Vous avez les mêmes objectifs de fin de saison. Son retour en forme peut-il laisser présager de belles choses ?

C’est prometteur, assurément, surtout pour les courses italiennes où ça se fait certes à la jambe mais où ça peut aussi devenir tactique. C’est toujours plaisant de savoir qu’on peut potentiellement jouer sur le surnombre. Avec plusieurs cartes, il y a des choses à tenter, notamment sur les semi-Classiques comme les Trois Vallées Varésines. Puis, il y aura évidemment le gros morceau que représente le Tour de Lombardie. Là-bas aussi, le surnombre peut être un avantage s’il est bien utilisé.  

Parlez-vous déjà, entre vous, de ces échéances ?

On ne parle pas nécessairement de vélo entre nous. En course, on est évidemment là pour faire notre métier, mais le cyclisme n’est pas notre unique sujet de discussion. Qui plus est, ces courses de fin de saison, on les connaît plus ou moins par cœur et on n’a pas forcément besoin d’en parler pour être motivés. Quand on est sur une course, on parle rarement de celle qui suit, on est concentrés sur celle du moment.

« J’ai envie de jouer à nouveau les premiers rôles sur un Monument »

Quels objectifs te fixes-tu personnellement pour ces Classiques italiennes ?

Il y a d’abord Milan-Turin, qui m’a toujours réussi. Ensuite, le Tour de Lombardie me fait évidemment rêver. J’aimerais aller chercher les meilleurs résultats possibles, et si ce n’est pas moi, j’espère que ce sera un autre coureur de l’équipe. Si on arrive à en placer un sur le podium du Tour de Lombardie, ce serait déjà très très bien. Si cela venait à tomber sur moi, je cumulerais deux podiums sur les deux Monuments pour puncheurs-grimpeurs de l’année. Ce serait une vraie réussite.

Avoir joué la gagne sur Liège a-t-il été un petit déclic pour toi ?

Le vrai déclic s’est enclenché sur la Vuelta l’an passé. Dès le début de saison, j’ai couru contre les meilleurs mondiaux, et j’ai toujours joué avec eux. Parmi les coureurs que j’ai retrouvés à Liège, certains étaient déjà là sur le Tour des Alpes Maritimes et du Var en début de saison. Je sais de quoi je suis capable. J’espère et j’ai envie de jouer à nouveau les premiers rôles sur un Monument. Cette perspective me donne énormément de motivation et d’envie. J’ai envie de travailler pour, et de faire le maximum pour avoir de nouveau cette opportunité.

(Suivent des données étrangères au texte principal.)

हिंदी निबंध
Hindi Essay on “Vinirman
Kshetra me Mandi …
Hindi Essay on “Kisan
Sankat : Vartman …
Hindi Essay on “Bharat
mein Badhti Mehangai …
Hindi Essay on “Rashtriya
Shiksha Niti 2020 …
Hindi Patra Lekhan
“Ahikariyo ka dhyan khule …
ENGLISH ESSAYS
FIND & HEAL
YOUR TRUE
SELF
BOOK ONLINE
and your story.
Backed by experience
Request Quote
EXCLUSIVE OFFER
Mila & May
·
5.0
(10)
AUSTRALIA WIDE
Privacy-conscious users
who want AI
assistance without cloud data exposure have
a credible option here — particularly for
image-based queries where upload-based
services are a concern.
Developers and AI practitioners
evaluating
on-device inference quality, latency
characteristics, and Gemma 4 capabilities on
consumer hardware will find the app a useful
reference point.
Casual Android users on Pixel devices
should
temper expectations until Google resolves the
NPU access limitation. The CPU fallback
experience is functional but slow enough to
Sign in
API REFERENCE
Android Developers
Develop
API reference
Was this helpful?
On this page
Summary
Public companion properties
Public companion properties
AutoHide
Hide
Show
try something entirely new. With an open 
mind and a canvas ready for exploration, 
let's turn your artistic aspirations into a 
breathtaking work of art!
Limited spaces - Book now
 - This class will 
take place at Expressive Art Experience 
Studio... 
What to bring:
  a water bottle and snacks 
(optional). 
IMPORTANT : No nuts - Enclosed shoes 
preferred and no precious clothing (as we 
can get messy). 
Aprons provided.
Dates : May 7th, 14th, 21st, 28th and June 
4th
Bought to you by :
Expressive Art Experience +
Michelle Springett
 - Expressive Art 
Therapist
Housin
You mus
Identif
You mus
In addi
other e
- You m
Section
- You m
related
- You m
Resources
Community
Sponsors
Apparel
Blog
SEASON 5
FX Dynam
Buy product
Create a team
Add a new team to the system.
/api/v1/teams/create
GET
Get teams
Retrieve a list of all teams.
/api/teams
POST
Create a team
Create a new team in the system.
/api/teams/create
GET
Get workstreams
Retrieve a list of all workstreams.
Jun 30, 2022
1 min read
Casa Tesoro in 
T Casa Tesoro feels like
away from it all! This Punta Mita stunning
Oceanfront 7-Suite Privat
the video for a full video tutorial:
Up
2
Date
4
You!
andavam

Il y a 2-3 ans, tu te présentais sur ces Classiques italiennes en lieutenant pour Thibaut. Comment les rôles seront-ils répartis cette fois ?

Tout dépendra de la forme du moment. Mais quoi qu’il en soit, ça s’est toujours bien passé avec Thibaut. Si l’un se sent mieux que l’autre lors de telle ou telle journée, on n’aura aucun mal à jouer sur lui. Si même quelqu’un d’autre se sent bien, on pourra aussi faire la course autour de lui. Ça se fera naturellement en fonction des jambes de chacun sur la journée. Si l’un d’entre nous se sent au-dessus du lot, le collectif répondra présent pour lui.